TASK TO COMPLETE :: Please copy out the full listing that follows exactly; no picture belongs in the copy.

SOURCE MATERIAL ::
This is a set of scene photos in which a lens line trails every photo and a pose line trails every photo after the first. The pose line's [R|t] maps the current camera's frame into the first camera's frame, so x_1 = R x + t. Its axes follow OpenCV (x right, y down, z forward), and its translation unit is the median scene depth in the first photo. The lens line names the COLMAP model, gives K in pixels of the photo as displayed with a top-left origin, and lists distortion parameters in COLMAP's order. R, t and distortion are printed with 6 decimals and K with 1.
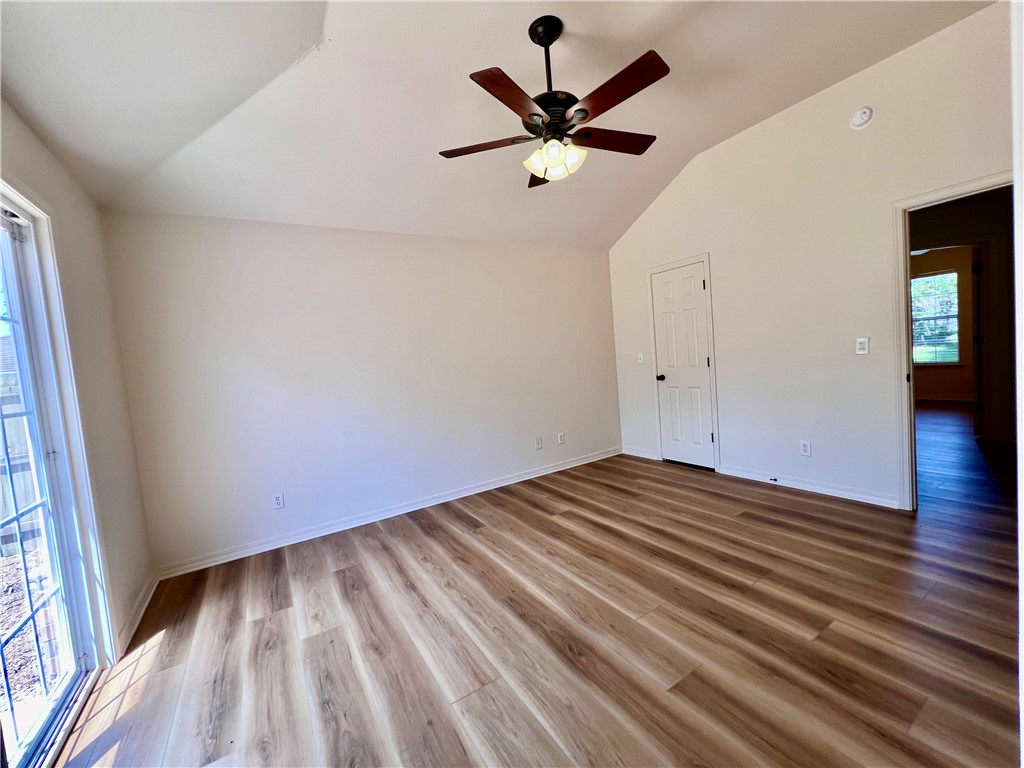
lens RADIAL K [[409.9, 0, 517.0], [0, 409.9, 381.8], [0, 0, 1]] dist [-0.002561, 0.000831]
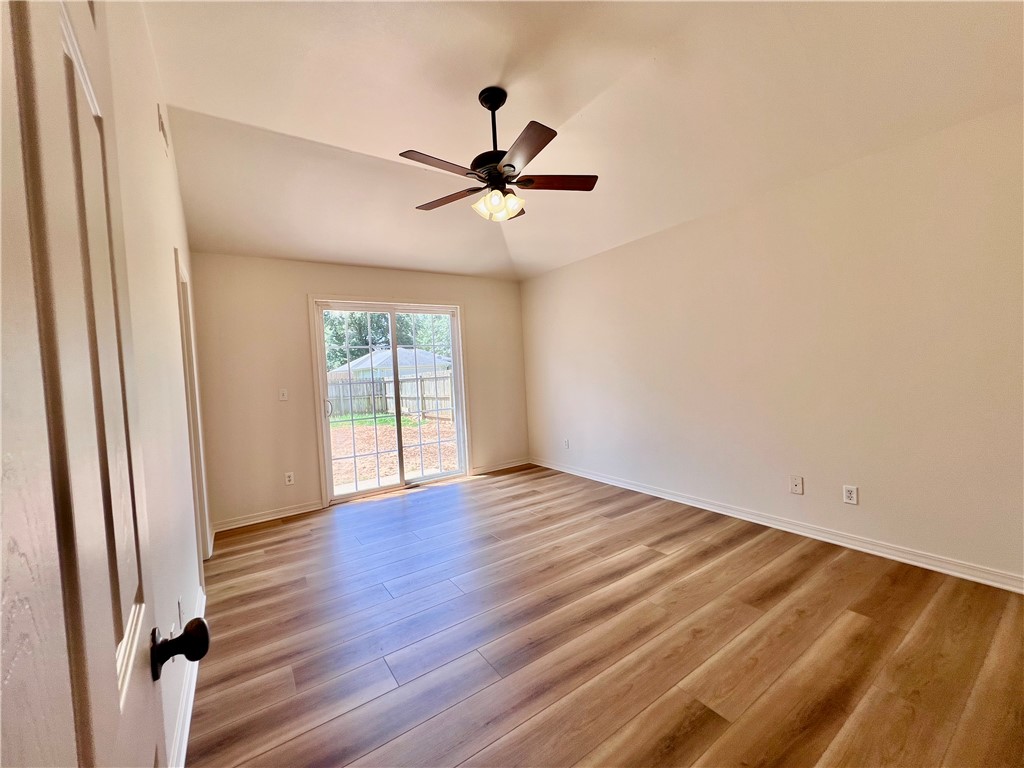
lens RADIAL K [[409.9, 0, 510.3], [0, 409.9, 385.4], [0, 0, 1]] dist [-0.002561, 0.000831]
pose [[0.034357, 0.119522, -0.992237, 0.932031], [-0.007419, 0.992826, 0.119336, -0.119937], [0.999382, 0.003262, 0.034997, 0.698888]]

RESULT OF THE EXERCISE ::
This is a set of scene photos in which a lens line trails every photo and a pose line trails every photo after the first. The pose line's [R|t] maps the current camera's frame into the first camera's frame, so x_1 = R x + t. Its axes follow OpenCV (x right, y down, z forward), and its translation unit is the median scene depth in the first photo. The lens line names the COLMAP model, gives K in pixels of the photo as displayed with a top-left origin, and lists distortion parameters in COLMAP's order. R, t and distortion are printed with 6 decimals and K with 1.
lens RADIAL K [[409.9, 0, 517.0], [0, 409.9, 381.8], [0, 0, 1]] dist [-0.002561, 0.000831]
lens RADIAL K [[409.9, 0, 510.3], [0, 409.9, 385.4], [0, 0, 1]] dist [-0.002561, 0.000831]
pose [[0.034357, 0.119522, -0.992237, 0.932031], [-0.007419, 0.992826, 0.119336, -0.119937], [0.999382, 0.003262, 0.034997, 0.698888]]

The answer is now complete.